### DATA FOR ANALYSIS
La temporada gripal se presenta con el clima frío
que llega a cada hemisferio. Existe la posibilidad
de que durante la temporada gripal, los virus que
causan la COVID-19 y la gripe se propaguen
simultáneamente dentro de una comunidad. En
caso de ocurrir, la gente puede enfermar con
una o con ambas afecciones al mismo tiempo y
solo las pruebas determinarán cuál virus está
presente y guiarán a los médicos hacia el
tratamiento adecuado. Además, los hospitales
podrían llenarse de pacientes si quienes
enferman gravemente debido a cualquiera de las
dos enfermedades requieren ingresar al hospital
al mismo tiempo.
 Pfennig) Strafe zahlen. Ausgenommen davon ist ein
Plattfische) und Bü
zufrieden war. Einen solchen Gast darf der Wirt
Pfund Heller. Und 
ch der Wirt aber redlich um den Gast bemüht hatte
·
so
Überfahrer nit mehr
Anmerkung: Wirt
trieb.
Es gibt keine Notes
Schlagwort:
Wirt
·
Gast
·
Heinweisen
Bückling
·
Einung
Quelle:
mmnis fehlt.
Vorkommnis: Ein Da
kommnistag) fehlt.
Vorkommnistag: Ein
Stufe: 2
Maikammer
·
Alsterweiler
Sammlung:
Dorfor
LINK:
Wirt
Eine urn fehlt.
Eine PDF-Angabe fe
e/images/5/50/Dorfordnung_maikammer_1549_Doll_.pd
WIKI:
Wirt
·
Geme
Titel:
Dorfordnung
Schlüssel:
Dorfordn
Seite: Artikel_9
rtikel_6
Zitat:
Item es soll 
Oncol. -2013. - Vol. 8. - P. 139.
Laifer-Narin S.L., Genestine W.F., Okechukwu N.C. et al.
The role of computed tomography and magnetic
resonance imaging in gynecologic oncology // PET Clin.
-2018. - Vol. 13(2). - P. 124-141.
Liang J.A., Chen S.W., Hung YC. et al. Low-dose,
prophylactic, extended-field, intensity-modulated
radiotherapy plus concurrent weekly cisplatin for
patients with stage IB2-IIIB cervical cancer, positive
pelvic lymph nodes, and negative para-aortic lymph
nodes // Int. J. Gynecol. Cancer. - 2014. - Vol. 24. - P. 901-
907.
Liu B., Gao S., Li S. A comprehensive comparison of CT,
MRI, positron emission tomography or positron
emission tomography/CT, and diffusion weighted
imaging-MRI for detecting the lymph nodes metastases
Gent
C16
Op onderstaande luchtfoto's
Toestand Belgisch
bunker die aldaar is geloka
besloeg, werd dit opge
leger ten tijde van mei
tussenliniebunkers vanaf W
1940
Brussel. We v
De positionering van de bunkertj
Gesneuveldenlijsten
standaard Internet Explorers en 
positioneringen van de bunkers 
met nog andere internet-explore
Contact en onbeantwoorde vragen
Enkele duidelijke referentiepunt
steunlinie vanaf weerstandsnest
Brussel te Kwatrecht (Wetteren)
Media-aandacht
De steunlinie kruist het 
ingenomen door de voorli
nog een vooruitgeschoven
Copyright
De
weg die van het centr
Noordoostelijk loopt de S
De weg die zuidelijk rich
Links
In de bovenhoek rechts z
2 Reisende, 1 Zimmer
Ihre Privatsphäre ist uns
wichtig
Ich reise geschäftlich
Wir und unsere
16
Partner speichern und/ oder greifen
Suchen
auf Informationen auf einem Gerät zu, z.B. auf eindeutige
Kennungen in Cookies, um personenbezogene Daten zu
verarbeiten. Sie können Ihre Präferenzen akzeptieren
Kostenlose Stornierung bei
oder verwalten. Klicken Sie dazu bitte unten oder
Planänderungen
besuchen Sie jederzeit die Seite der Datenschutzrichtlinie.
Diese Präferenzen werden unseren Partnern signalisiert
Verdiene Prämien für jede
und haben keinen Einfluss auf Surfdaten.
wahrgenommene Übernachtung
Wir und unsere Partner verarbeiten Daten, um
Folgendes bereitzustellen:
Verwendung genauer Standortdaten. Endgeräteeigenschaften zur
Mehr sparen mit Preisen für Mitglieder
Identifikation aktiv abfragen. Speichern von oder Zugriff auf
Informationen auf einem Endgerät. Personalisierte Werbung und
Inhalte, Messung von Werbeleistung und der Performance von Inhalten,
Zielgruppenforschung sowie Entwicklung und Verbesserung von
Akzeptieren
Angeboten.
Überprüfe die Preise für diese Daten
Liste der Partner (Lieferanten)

### PROBLEM DESCRIPTION
Exactly as it appears above, retype the material in full.

### RESULT OF THE TASK
La temporada gripal se presenta con el clima frío
que llega a cada hemisferio. Existe la posibilidad
de que durante la temporada gripal, los virus que
causan la COVID-19 y la gripe se propaguen
simultáneamente dentro de una comunidad. En
caso de ocurrir, la gente puede enfermar con
una o con ambas afecciones al mismo tiempo y
solo las pruebas determinarán cuál virus está
presente y guiarán a los médicos hacia el
tratamiento adecuado. Además, los hospitales
podrían llenarse de pacientes si quienes
enferman gravemente debido a cualquiera de las
dos enfermedades requieren ingresar al hospital
al mismo tiempo.
 Pfennig) Strafe zahlen. Ausgenommen davon ist ein
Plattfische) und Bü
zufrieden war. Einen solchen Gast darf der Wirt
Pfund Heller. Und 
ch der Wirt aber redlich um den Gast bemüht hatte
·
so
Überfahrer nit mehr
Anmerkung: Wirt
trieb.
Es gibt keine Notes
Schlagwort:
Wirt
·
Gast
·
Heinweisen
Bückling
·
Einung
Quelle:
mmnis fehlt.
Vorkommnis: Ein Da
kommnistag) fehlt.
Vorkommnistag: Ein
Stufe: 2
Maikammer
·
Alsterweiler
Sammlung:
Dorfor
LINK:
Wirt
Eine urn fehlt.
Eine PDF-Angabe fe
e/images/5/50/Dorfordnung_maikammer_1549_Doll_.pd
WIKI:
Wirt
·
Geme
Titel:
Dorfordnung
Schlüssel:
Dorfordn
Seite: Artikel_9
rtikel_6
Zitat:
Item es soll 
Oncol. -2013. - Vol. 8. - P. 139.
Laifer-Narin S.L., Genestine W.F., Okechukwu N.C. et al.
The role of computed tomography and magnetic
resonance imaging in gynecologic oncology // PET Clin.
-2018. - Vol. 13(2). - P. 124-141.
Liang J.A., Chen S.W., Hung YC. et al. Low-dose,
prophylactic, extended-field, intensity-modulated
radiotherapy plus concurrent weekly cisplatin for
patients with stage IB2-IIIB cervical cancer, positive
pelvic lymph nodes, and negative para-aortic lymph
nodes // Int. J. Gynecol. Cancer. - 2014. - Vol. 24. - P. 901-
907.
Liu B., Gao S., Li S. A comprehensive comparison of CT,
MRI, positron emission tomography or positron
emission tomography/CT, and diffusion weighted
imaging-MRI for detecting the lymph nodes metastases
Gent
C16
Op onderstaande luchtfoto's
Toestand Belgisch
bunker die aldaar is geloka
besloeg, werd dit opge
leger ten tijde van mei
tussenliniebunkers vanaf W
1940
Brussel. We v
De positionering van de bunkertj
Gesneuveldenlijsten
standaard Internet Explorers en 
positioneringen van de bunkers 
met nog andere internet-explore
Contact en onbeantwoorde vragen
Enkele duidelijke referentiepunt
steunlinie vanaf weerstandsnest
Brussel te Kwatrecht (Wetteren)
Media-aandacht
De steunlinie kruist het 
ingenomen door de voorli
nog een vooruitgeschoven
Copyright
De
weg die van het centr
Noordoostelijk loopt de S
De weg die zuidelijk rich
Links
In de bovenhoek rechts z
2 Reisende, 1 Zimmer
Ihre Privatsphäre ist uns
wichtig
Ich reise geschäftlich
Wir und unsere
16
Partner speichern und/ oder greifen
Suchen
auf Informationen auf einem Gerät zu, z.B. auf eindeutige
Kennungen in Cookies, um personenbezogene Daten zu
verarbeiten. Sie können Ihre Präferenzen akzeptieren
Kostenlose Stornierung bei
oder verwalten. Klicken Sie dazu bitte unten oder
Planänderungen
besuchen Sie jederzeit die Seite der Datenschutzrichtlinie.
Diese Präferenzen werden unseren Partnern signalisiert
Verdiene Prämien für jede
und haben keinen Einfluss auf Surfdaten.
wahrgenommene Übernachtung
Wir und unsere Partner verarbeiten Daten, um
Folgendes bereitzustellen:
Verwendung genauer Standortdaten. Endgeräteeigenschaften zur
Mehr sparen mit Preisen für Mitglieder
Identifikation aktiv abfragen. Speichern von oder Zugriff auf
Informationen auf einem Endgerät. Personalisierte Werbung und
Inhalte, Messung von Werbeleistung und der Performance von Inhalten,
Zielgruppenforschung sowie Entwicklung und Verbesserung von
Akzeptieren
Angeboten.
Überprüfe die Preise für diese Daten
Liste der Partner (Lieferanten)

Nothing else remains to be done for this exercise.